- Как вас зовут? – я только сейчас поняла, что не знаю ее имени.
- Мелисса, - жалобно выдавила из себя эльфийка.
Она была одета лишь в легкое дамское платье мятного цвета с рюшами на подоле. И вся тряслась, закутав в свое болеро спящую дочку.
Я стянула с себя одну из кофт и накинула ей на плечи. Сумка с другой едой, одеждой и горячительными напитками куда-то улетела со спины.
- Не волнуйтесь, Мелисса, у меня все под контролем, - в который раз за сегодня соврала я.
- А к-как зовут вас?
И тут я поняла, что понятия не имею, как ответить на этот вопрос. Имени своего я не помнила, а Феральд его и вовсе не знал, называя меня «деточкой».
- Поговорим об этом позже, - отмахнулась я.
- Вы очень необычная служанка, но пришли, чтобы помочь мне, поэтому я не стану жаловаться дедушке, - Мелисса вздернула подбородок, словно сделала мне огромную честь.
Я криво ухмыльнулась, не веря своим ушам. У меня из рук полыхает огонь, а она посчитала меня служанкой. В эльфийской столице наверняка множество подобной магии.
Ничего не ответив, направилась в ближайший от себя проход. Мелисса посеменила следом. Никаких хитросплетений коридоров не было, мы просто шли вперед, наблюдая, как пляшут наши тени на каменных стенах. Но шли слишком долго. Уже должен был показаться выход, если бы мы выбрали правильный путь.

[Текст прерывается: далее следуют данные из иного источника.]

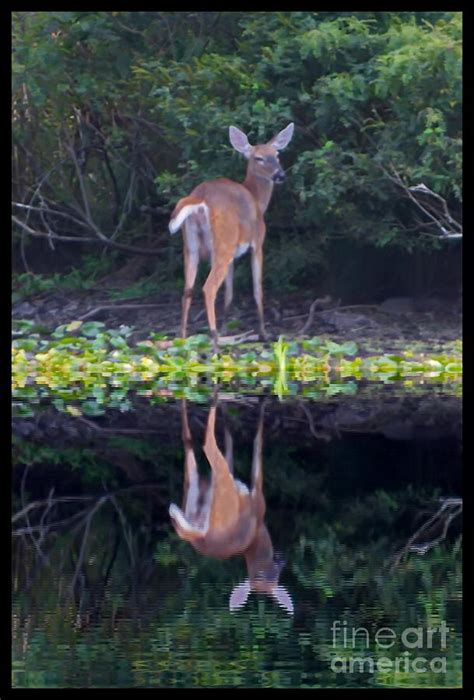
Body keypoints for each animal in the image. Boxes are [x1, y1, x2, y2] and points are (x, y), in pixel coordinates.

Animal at [167, 122, 292, 350]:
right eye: (258, 158)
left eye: (277, 155)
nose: (280, 175)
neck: (257, 199)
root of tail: (201, 198)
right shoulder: (257, 243)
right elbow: (257, 289)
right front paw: (263, 333)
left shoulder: (233, 253)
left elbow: (229, 292)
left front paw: (226, 327)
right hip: (223, 241)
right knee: (208, 288)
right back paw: (215, 342)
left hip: (192, 244)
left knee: (187, 289)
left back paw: (183, 339)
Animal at [168, 400, 294, 612]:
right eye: (274, 576)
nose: (282, 560)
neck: (258, 530)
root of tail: (200, 533)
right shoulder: (258, 497)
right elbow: (257, 447)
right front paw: (262, 408)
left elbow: (229, 443)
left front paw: (228, 420)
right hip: (223, 490)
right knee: (208, 445)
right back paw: (215, 397)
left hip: (195, 494)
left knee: (189, 443)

Несмотря на то, что внучка Феральда показалась мне вздорной столичной красавицей, она не жаловалась, когда нам пришлось повернуть и идти обратно. Даже не оставила себе кофту, которую я ей выдала, а закутала в нее дочь.

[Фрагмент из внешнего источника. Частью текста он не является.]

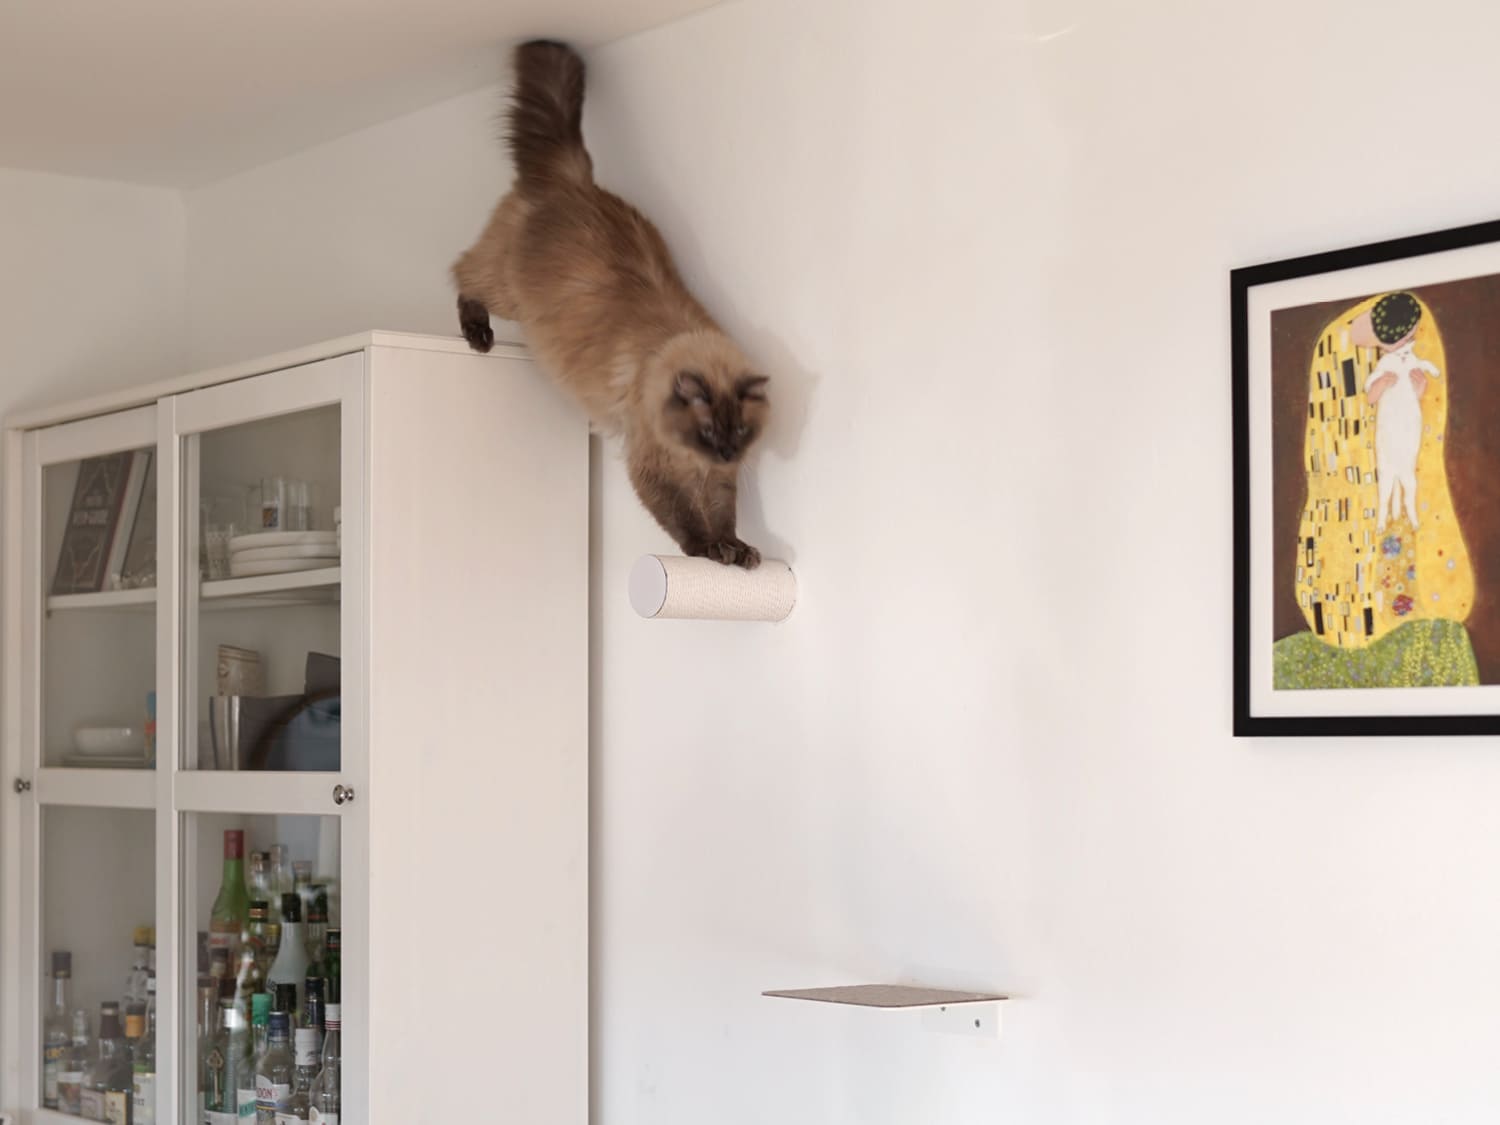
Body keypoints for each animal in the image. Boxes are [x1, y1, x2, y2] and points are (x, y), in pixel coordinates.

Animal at [451, 40, 769, 568]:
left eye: (740, 432)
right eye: (708, 432)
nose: (727, 453)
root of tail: (575, 179)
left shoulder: (717, 478)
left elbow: (723, 513)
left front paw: (735, 549)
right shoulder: (651, 464)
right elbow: (685, 518)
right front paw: (706, 551)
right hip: (509, 292)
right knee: (462, 272)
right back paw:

Еще через полчаса мне пришлось окончательно признать, что мы в ловушке. С двух концов ход был бесконечным и сколько бы мы ни шли, обратно выйти не получалось.

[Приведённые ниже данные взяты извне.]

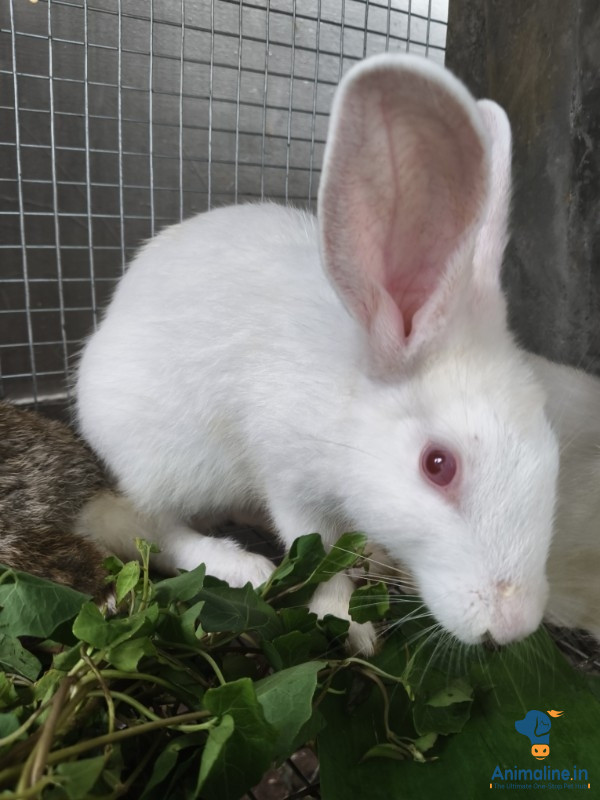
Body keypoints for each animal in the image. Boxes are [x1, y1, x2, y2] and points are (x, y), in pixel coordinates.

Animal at [76, 53, 561, 655]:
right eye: (438, 465)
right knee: (152, 527)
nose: (513, 624)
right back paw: (238, 564)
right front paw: (348, 622)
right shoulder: (290, 481)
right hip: (161, 459)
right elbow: (321, 555)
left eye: (551, 443)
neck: (349, 397)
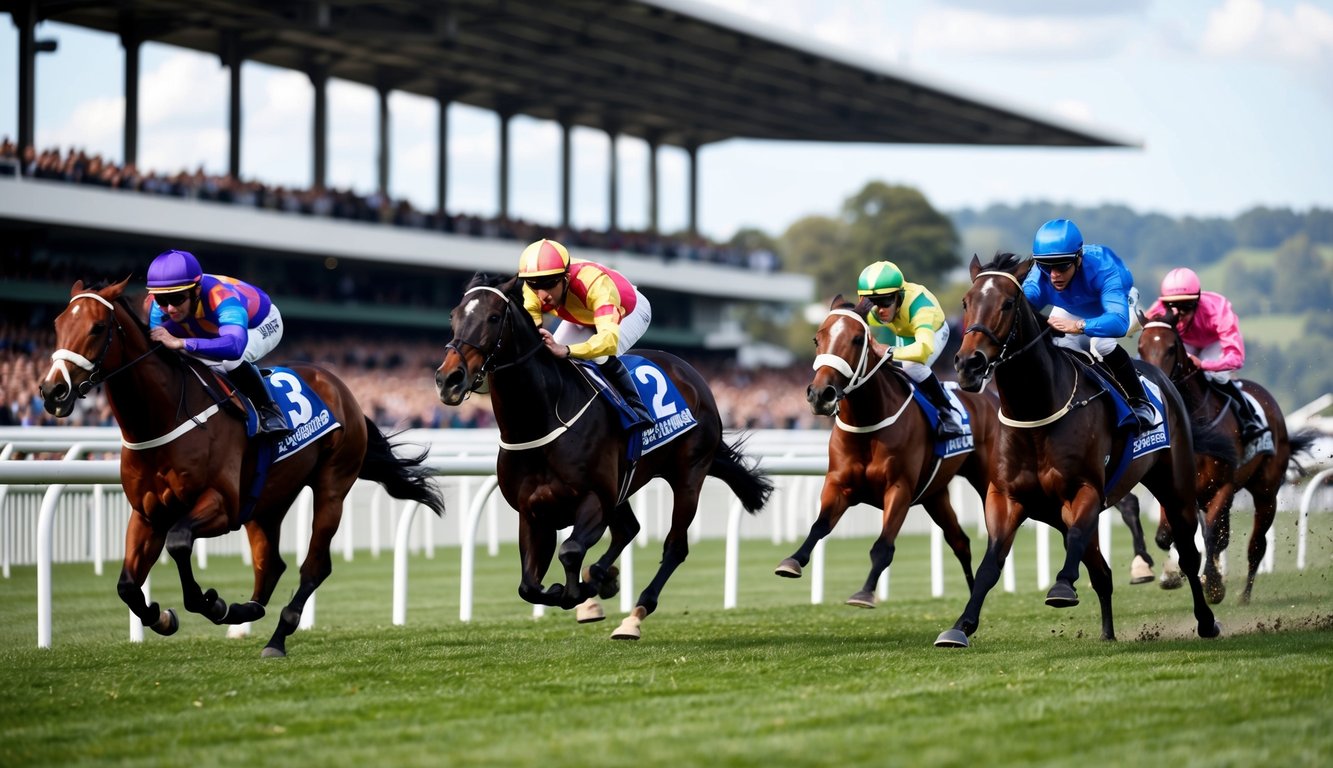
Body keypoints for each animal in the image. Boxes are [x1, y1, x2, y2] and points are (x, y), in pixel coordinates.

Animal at [35, 278, 442, 656]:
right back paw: (242, 612)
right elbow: (127, 586)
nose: (53, 391)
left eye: (97, 327)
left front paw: (206, 602)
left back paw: (276, 638)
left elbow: (179, 542)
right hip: (267, 502)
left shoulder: (222, 505)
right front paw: (163, 617)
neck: (163, 418)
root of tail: (340, 387)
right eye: (57, 324)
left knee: (314, 566)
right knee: (271, 564)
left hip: (332, 485)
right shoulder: (148, 514)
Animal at [431, 273, 778, 640]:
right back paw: (603, 577)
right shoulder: (533, 512)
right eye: (453, 316)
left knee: (674, 547)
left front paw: (580, 590)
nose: (449, 379)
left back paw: (633, 615)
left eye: (494, 317)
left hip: (688, 475)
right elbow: (528, 586)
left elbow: (570, 552)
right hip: (623, 487)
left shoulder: (594, 499)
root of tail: (692, 374)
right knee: (628, 528)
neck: (542, 418)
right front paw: (588, 585)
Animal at [778, 298, 997, 605]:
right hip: (935, 495)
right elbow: (819, 526)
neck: (867, 423)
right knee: (960, 542)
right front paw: (792, 561)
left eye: (858, 339)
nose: (821, 395)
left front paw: (865, 592)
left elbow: (884, 546)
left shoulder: (899, 488)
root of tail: (988, 395)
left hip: (986, 478)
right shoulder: (838, 484)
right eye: (817, 339)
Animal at [938, 256, 1221, 648]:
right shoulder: (1006, 497)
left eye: (1008, 304)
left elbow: (1074, 541)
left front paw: (1060, 588)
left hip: (1174, 486)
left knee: (1189, 556)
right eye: (966, 302)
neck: (1035, 412)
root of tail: (1161, 377)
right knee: (1101, 571)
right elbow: (991, 564)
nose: (969, 364)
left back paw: (1206, 620)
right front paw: (960, 626)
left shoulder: (1084, 490)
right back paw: (1108, 633)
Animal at [1130, 304, 1317, 600]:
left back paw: (1243, 595)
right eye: (1141, 346)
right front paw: (1173, 572)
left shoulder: (1223, 485)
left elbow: (1211, 536)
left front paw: (1214, 586)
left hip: (1265, 493)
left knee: (1253, 544)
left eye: (1171, 347)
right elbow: (1165, 535)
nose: (1154, 384)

Малышка Милиэль проснулась, и детский плач увенчал наш путь. Мелиссе пришлось остановиться и покормить ее грудью. Эльфийка выглядела уставшей, но за всю дорогу ни разу не попросила меня понести четырехкилограммовое чадо.
Пока дали отдохнуть ногам, я разрешила себе подумать о Феральде. Я понятия не имела, где он, выбрался ли старик наружу или пошел искать нас. Это порождало в груди бессильную тревогу. Как бы ни храбрился, он уже не молод.
Милиэль наелась, но все равно нашла в себе причину поплакать маме в плечо.
Я самостоятельно предложила Мелиссе ослабить свою ношу и та с некоторым облегчением и благодарностью в глазах передала мне ребенка, тут же принявшись разминать и потирать руки.